Mehrfach rekapituliert die Ich- Erzählerin dieses Zusammentreffen , analysiert auch ihr damaliges Verhalten (Sie fiel der fremden Frau um den Hals.)
Hatte sie nicht immer schon geahnt, dass es irgendwann zu einer solchen Begegnung kommen würde? Denn gewusst hatte sie von der Existenz eines Kindes, das ihr Vater vor seiner Ehe gezeugt hatte.
Sie beginnt ihre Kindheit in einem Provinzort an der DDR- Randzone zusammen mit ihren Eltern und einer sechs Jahre älteren Schwester in neuem Licht zu sehen. Die geometrische Form ihrer Familie wurde durch das Auftauchen eines neuen Mitglieds beschädigt. „ Bislang hatte die Familie, aus der ich kam, einem Quadrat geglichen….Einem recht großen Quadrat, die Ecken weit voneinander entfernt, aber noch in Sichtweite….Erst mit ihr, der fremden Frau, verschwand das Bild eines stabilen Quadrates. …wurde aus der sauberen geometrischen Form ein struppiges Gewächs.“
Beim Rekapitulieren der frühen Kinderjahre entsteht so gleichsam ein Bild vom Aufwachsen in der DDR.
Auch bei ihrem Aufenthalt in den USA Wochen später lässt die Ich- Erzählerin die Geschichte nicht los.
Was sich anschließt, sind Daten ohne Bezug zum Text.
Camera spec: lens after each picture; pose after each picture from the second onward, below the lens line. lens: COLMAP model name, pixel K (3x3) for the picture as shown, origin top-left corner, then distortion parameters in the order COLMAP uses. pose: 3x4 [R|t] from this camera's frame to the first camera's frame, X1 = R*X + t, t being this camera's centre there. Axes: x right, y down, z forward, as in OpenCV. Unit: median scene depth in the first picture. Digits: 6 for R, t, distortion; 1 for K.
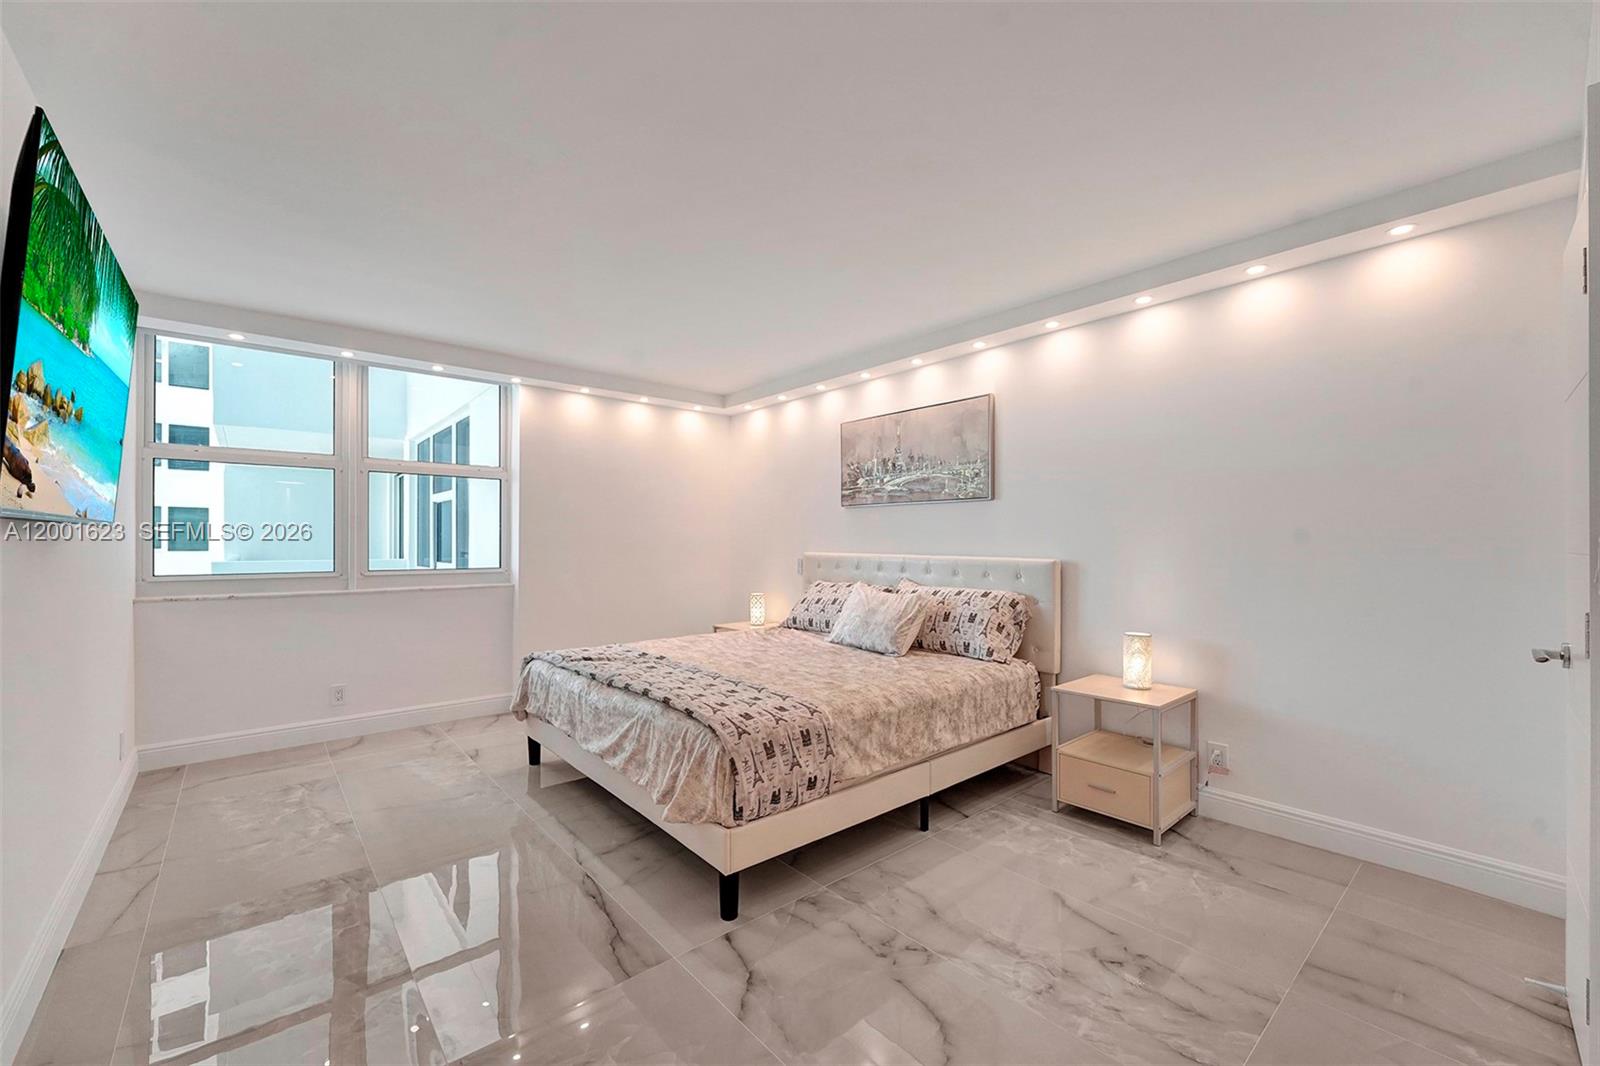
lens RADIAL K [[654.7, 0, 797.6], [0, 654.7, 524.0], [0, 0, 1]] dist [-0.002454, -0.000265]
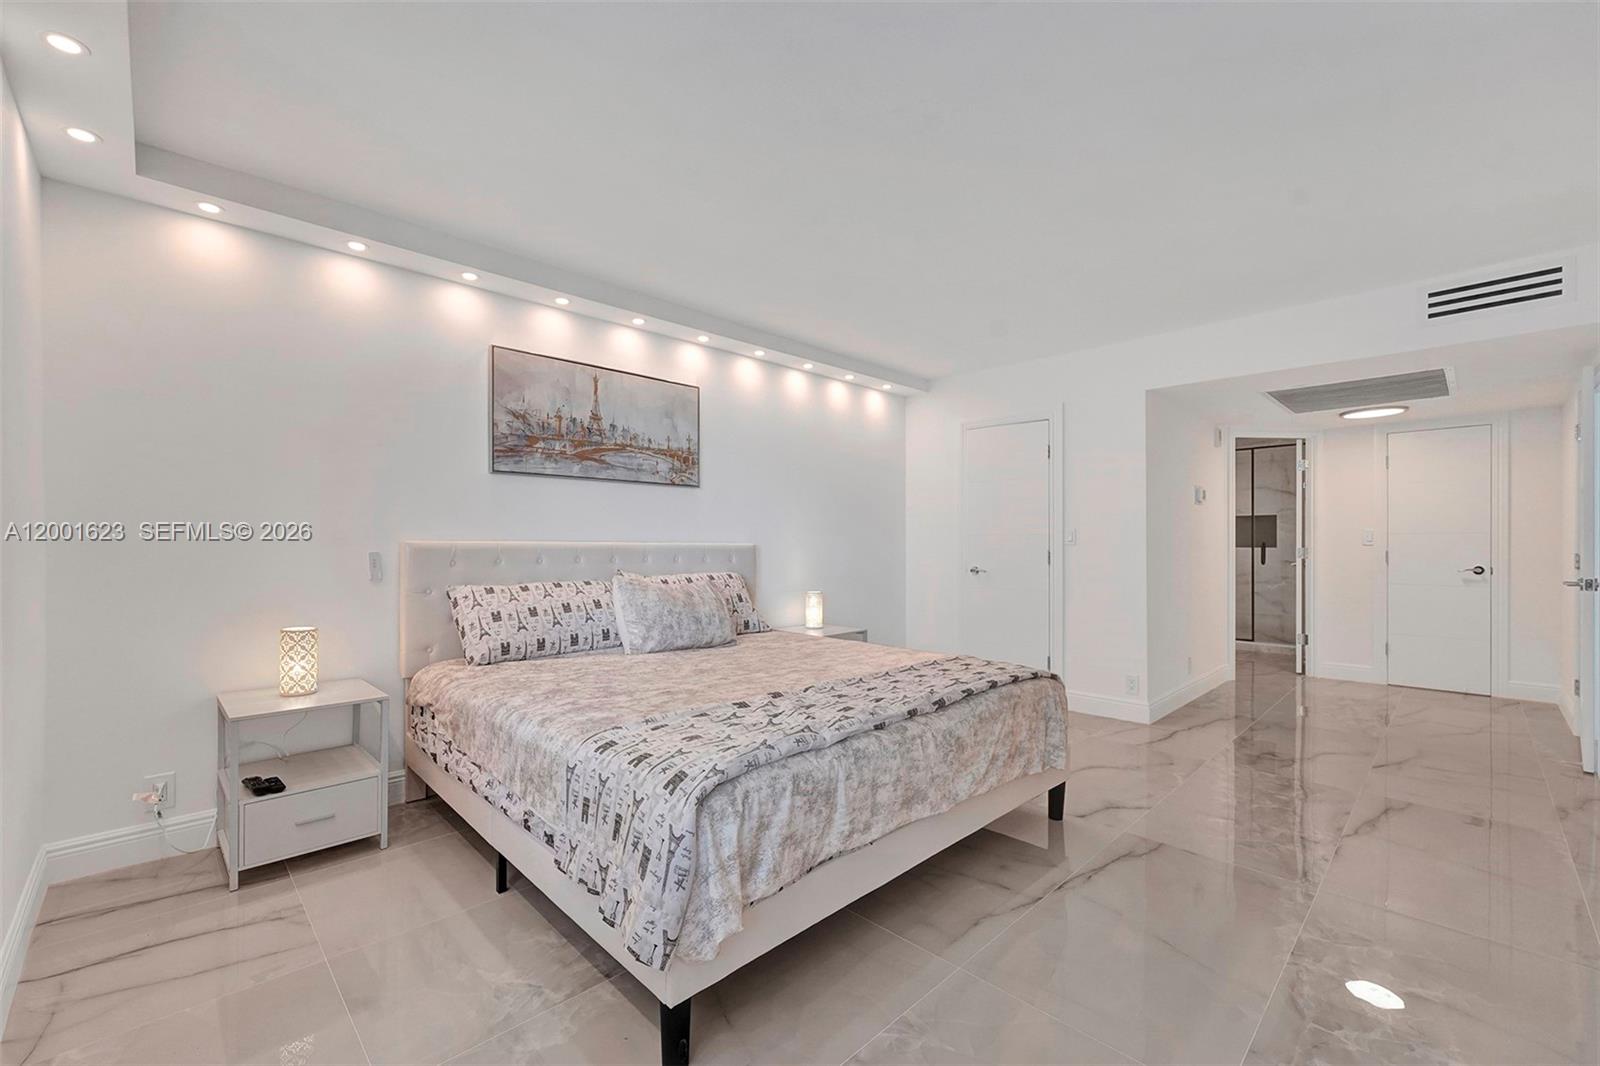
lens RADIAL K [[654.7, 0, 797.6], [0, 654.7, 524.0], [0, 0, 1]] dist [-0.002454, -0.000265]
pose [[-0.078745, 0.023277, 0.996623, -0.735322], [-0.027292, 0.999302, -0.025496, 0.042628], [-0.996521, -0.029208, -0.078055, 0.884557]]
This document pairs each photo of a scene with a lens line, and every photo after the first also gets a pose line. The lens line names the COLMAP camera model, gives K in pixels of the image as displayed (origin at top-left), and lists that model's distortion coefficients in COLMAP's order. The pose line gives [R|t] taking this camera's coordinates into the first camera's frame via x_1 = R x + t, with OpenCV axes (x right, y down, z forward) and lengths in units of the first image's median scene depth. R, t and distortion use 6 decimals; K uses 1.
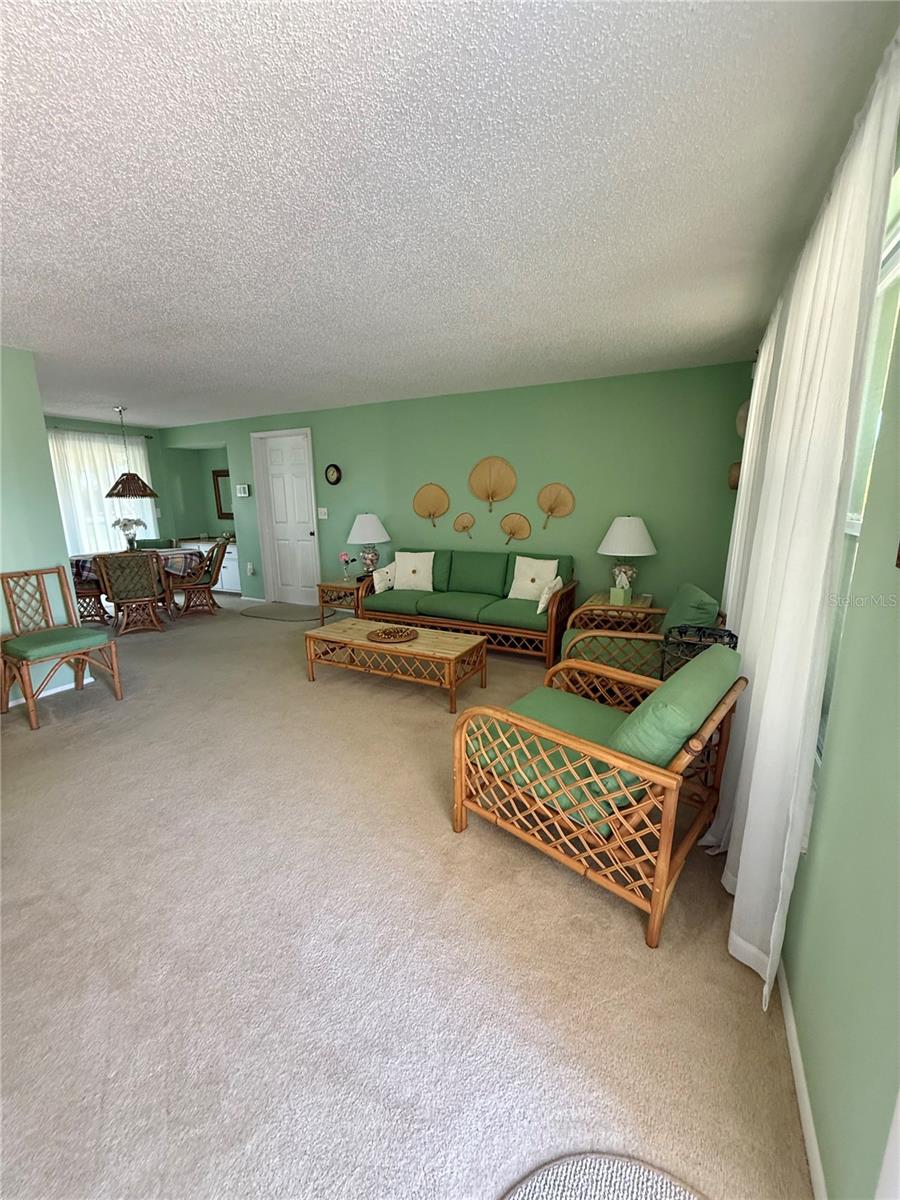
lens RADIAL K [[480.0, 0, 450.6], [0, 480.0, 597.0], [0, 0, 1]] dist [0.000550, 0.000134]
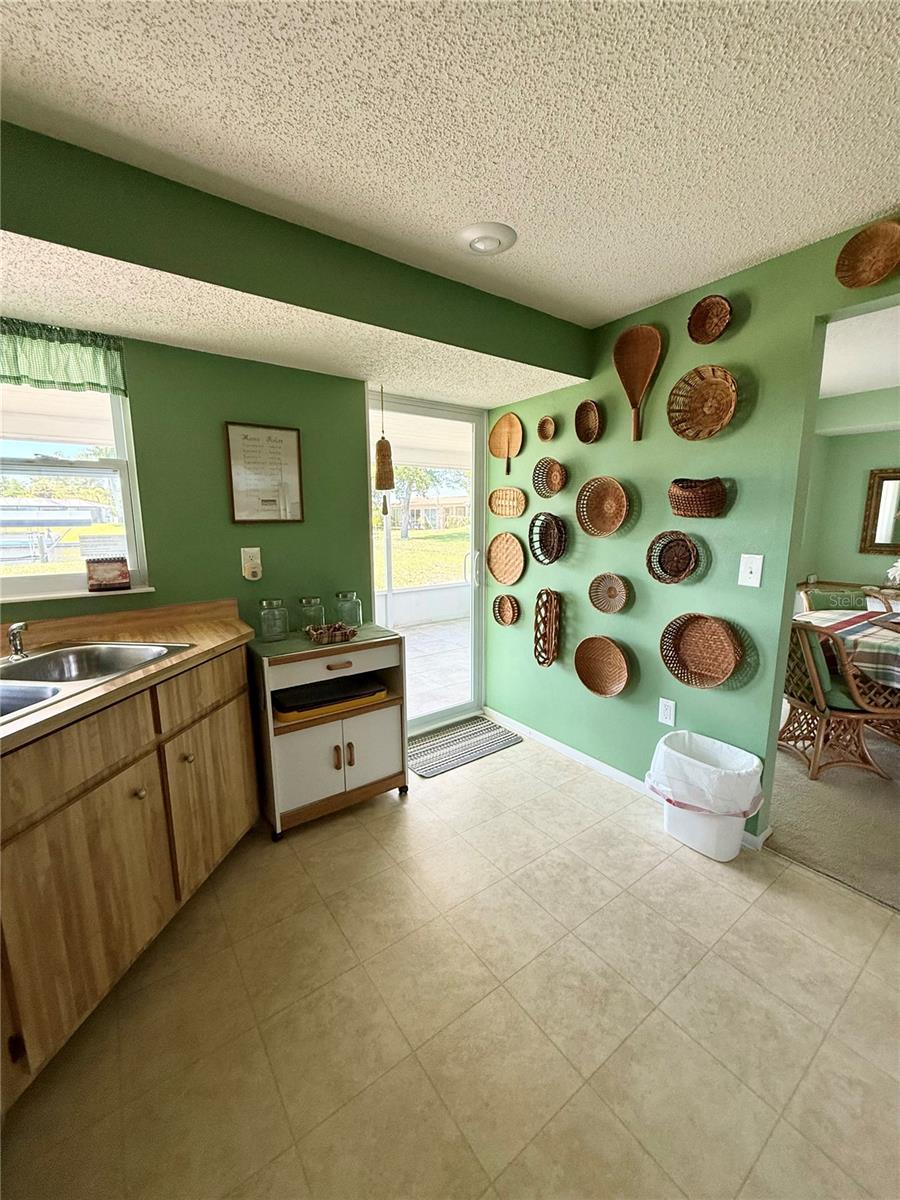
lens RADIAL K [[480.0, 0, 450.6], [0, 480.0, 597.0], [0, 0, 1]] dist [0.000550, 0.000134]
pose [[0.897401, 0.075577, -0.434696, -1.034613], [-0.093183, 0.995462, -0.019297, -0.076963], [0.431265, 0.057824, 0.900371, 0.388641]]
Hierher ist sie gereist auf Einladung einer Universität, um Vorlesungen zu halten. Mit dabei sind die beiden kleinen Kinder der Autorin und ihre Mutter. Mit der führt sie Gespräche über früher, über das Leben der Mutter als junge Frau, über Kindererziehung damals und heute.
Sogar das Verhältnis zu ihrem Mann leidet unter dem „ Vorkommniss“. Gibt es auch in ihrer Beziehung Geheimnisse, Dinge, die verschwiegen werden? Wen kennt man wirklich und wem kann man vertrauen? Fragen, die Misstrauen und Zweifel wecken. „Auch die Beziehung zu meinem Mann, die mir bis dahin als die größte Liebesgeschichte des späten 20. Jahrhunderts erschienen war, bekam Risse - allein dadurch, dass ich über sie nachdachte.“
Julia Schoch geht in ihrem unglaublich dichten Text assoziativ vor und erzählt in kurzen Kapiteln. Die Sprache ist präzise und klar; dabei findet sie immer wieder beeindruckende Bilder und Vergleiche. Gekonnt verzahnt sie eigene Erlebnisse, Familiengeschichte und Erinnerungen mit Reflexionen und sucht Antworten auf existenzielle Fragen. Mit Themen wie Ehe und Muttersein, Kindheit und Geschwisterbeziehungen, Vertrauen und Liebe setzt sie sich auseinander. Dabei holt sie sich öfter Hilfe in der Literatur.
Gerne bin ich ihren Ausführungen gefolgt, wenn auch nicht jeder Gedankengang gleich nachvollziehbar war; habe manche kluge Sequenz unterstrichen.
Liebhaber anspruchsvoller Literatur werden ihre Freude an diesem zwar handlungsarmen, aber klugen Roman haben. Viele Sätze lassen den Leser innehalten und nachdenken. Sätze wie diese: „Wenn in unserem Rücken etwas Unerwartetes sichtbar wird, ist das beunruhigend. Genauso ist es mit den Dingen, die hinter uns liegen. Wir wollen nicht, dass aus dem Nebel der Vergangenheit etwas auftaucht, das uns dazu zwingt, umzudrehen. Wir wollen nicht rückblickend alles revidieren müssen. Lieber verteidigen wir unsere Vergangenheit.“
„ Das Vorkommnis“ ist, wie uns der Klappentext verrät, der Auftakt einer Trilogie „ Biografie einer Frau“. Man darf gespannt sein auf die nächsten beiden Bände.